Before examining plaintiff’s contentions, we believe we must clarify the nature of the instant appeal. Within proper time, plaintiff sought reconsideration and modification of the trial court’s order granting defendants’ motion to compel arbitration and to stay proceedings pending arbitration. Plaintiff appeals the denial of his motions which had the effect of continuing the stay order. We believe an order granting a stay of proceedings is in effect the granting of a preliminary injunction which is appealable pursuant to Supreme Court Rule 307(a)(1). We are supported in this view by the court in School District No. 46 v. Del Bianco, 68 Ill.App.2d 145, 215 N.E.2d 25, by section 4 of the Injunction Act (Ill. Rev. Stat. 1971, ch. 69, sec. 4.), and by sections 2 and 18 of the Uniform Arbitration Act. Ill. Rev. Stat. 1971, ch. 10, secs. 102 and 118.

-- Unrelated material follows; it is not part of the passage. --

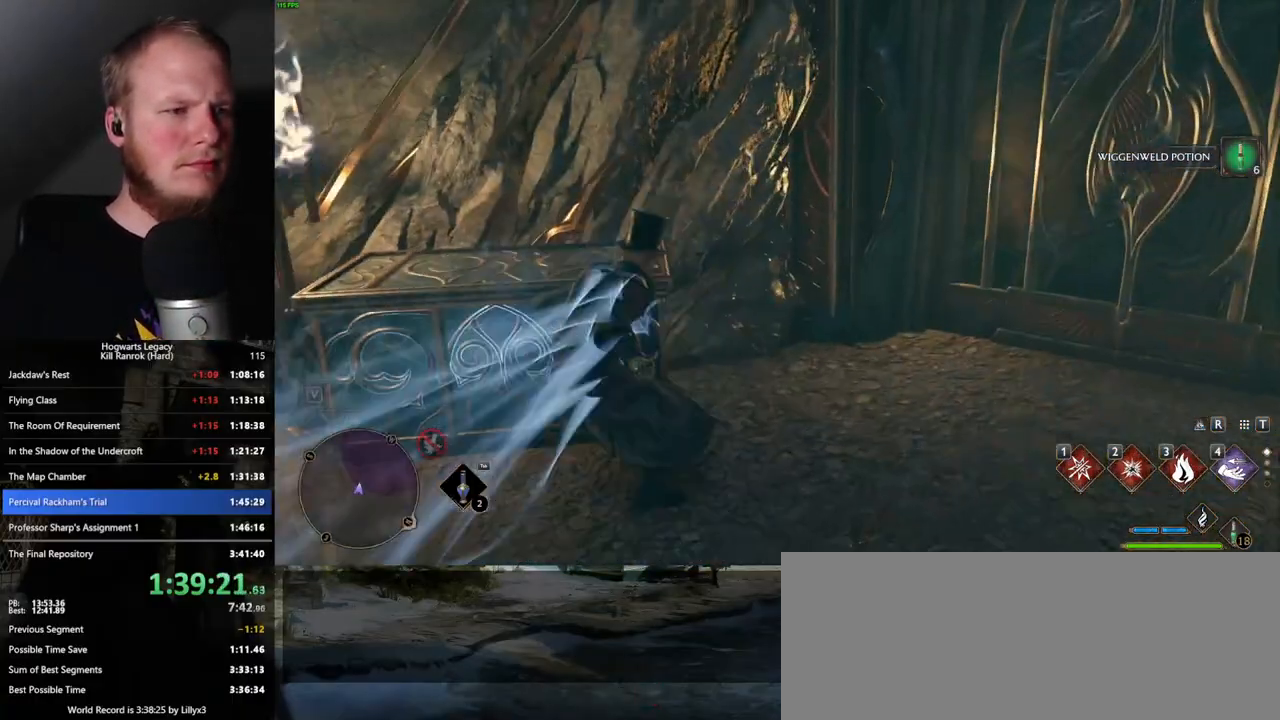
{"keys": ["d", "w"], "mouse": [], "events": [[167, "d", "down"]]}
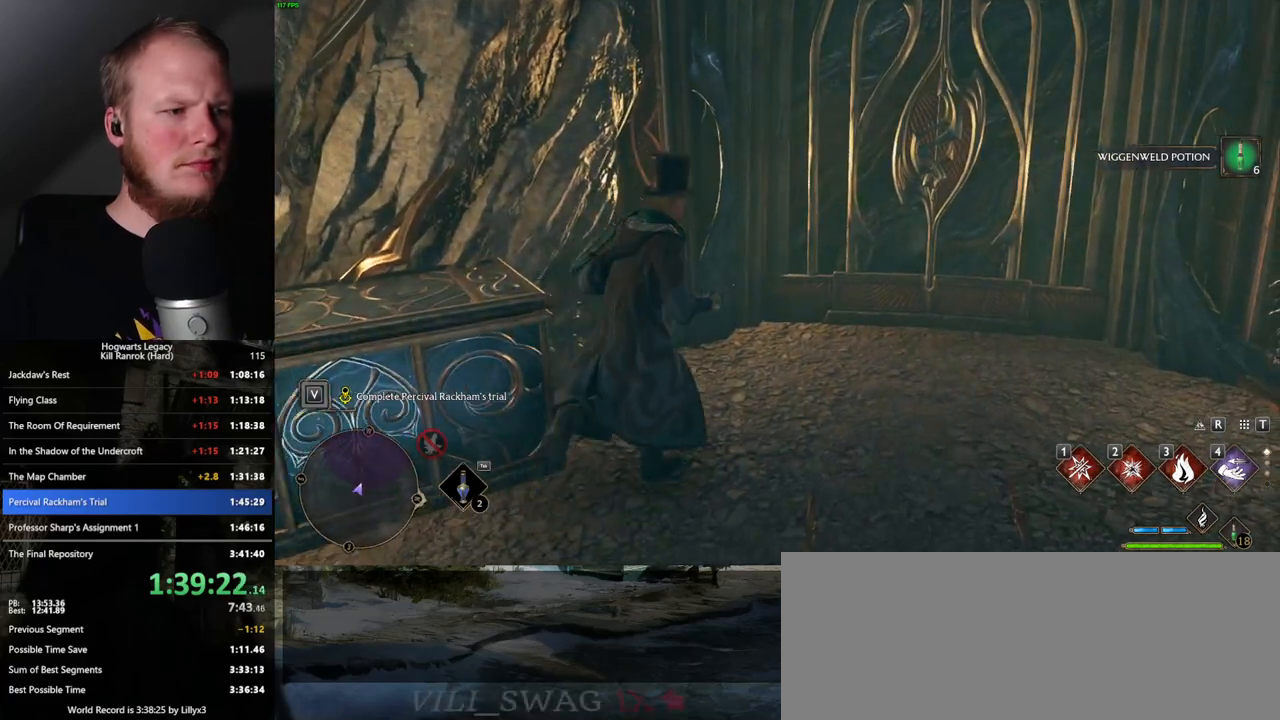
{"keys": ["w"], "mouse": [], "events": [[167, "d", "up"]]}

We will consider only plaintiffs first contention since it requires reversal of the case. Plaintiff first contends that it cannot compel or be compelled to arbitrate with parties not signatories to the arbitration agreement and that since neither of the defendants is a party to the lease between plaintiff and Howasa Spain, nor to the pending arbitration proceeding in France, plaintiff cannot be compelled to participate in any arbitration with defendants. Except as we shall subsequently explain, none of the major Illinois decisions regarding arbitration (Flood v. Country Mutual Insurance Co., 41 Ill.2d 91, 242 N.E.2d 149; Blades Inc. v. Jarman Memorial Fund, Inc., 109 Ill.App.2d 224, 248 N.E.2d 289; School District No. 46 v. Del Bianco, 68 Ill.App.2d 145, 215 N.E.2d 25) reach this issue. Plaintiff relies on cases from other jurisdictions. (Sherwood Village Cooperative A. Inc. v. Had-Ten Estates Corp., 29 App.Div.2d 771, 287 N.Y.S.2d,921; Livingston v. Cheney-Frantex, Longford-Weavers, Inc., 14 App.Div.2d 518, 216 N.Y.S.2d 1011.) A few Illinois decisions are persuasive on the matter however. In Ramonas v. Kerelis, 102 Ill.App.2d 262, 272-273, 243 N.E.2d 711, 716-717, the court indicated that if the *540issue was properly raised, a non-party to an agreement for arbitration could properly raise the defense that a non-party cannot be forced into arbitration. In Silver Cross Hospital v„ S. N. Nielson Co., 8 Ill.App.3d 1000, 1001, 291 N.E.2d 247, the court affirmed an order dismissing a party- from an arbitration proceeding “for want of privity of contract.” Although defendants argue that they in effect were parties to the agreement because they were mentioned in it, they cite no cases going to that extent and we doubt that they would be able to do so. We believe plaintiff’s position is justified. Those who are not parties to an arbitration agreement cannot be forced into arbitration and conversely since the effect of the trial court’s order was that defendants, non-parties to the arbitration agreement, could compel plaintiff, a party to the agreement, to arbitrate with such non-parties, the trial court erred. Although we are not certain that the tort of interference with contractual relationship is limited only to the situation where a breach of the contract has occurred, as defendants argue, we need not reach this issue.

The order of the circuit court of Cook County is reversed and the cause remanded for further proceedings not inconsistent with this opinion.

Reversed and remanded.

DRUCKER, P. J., and ENGLISH, J„ concur.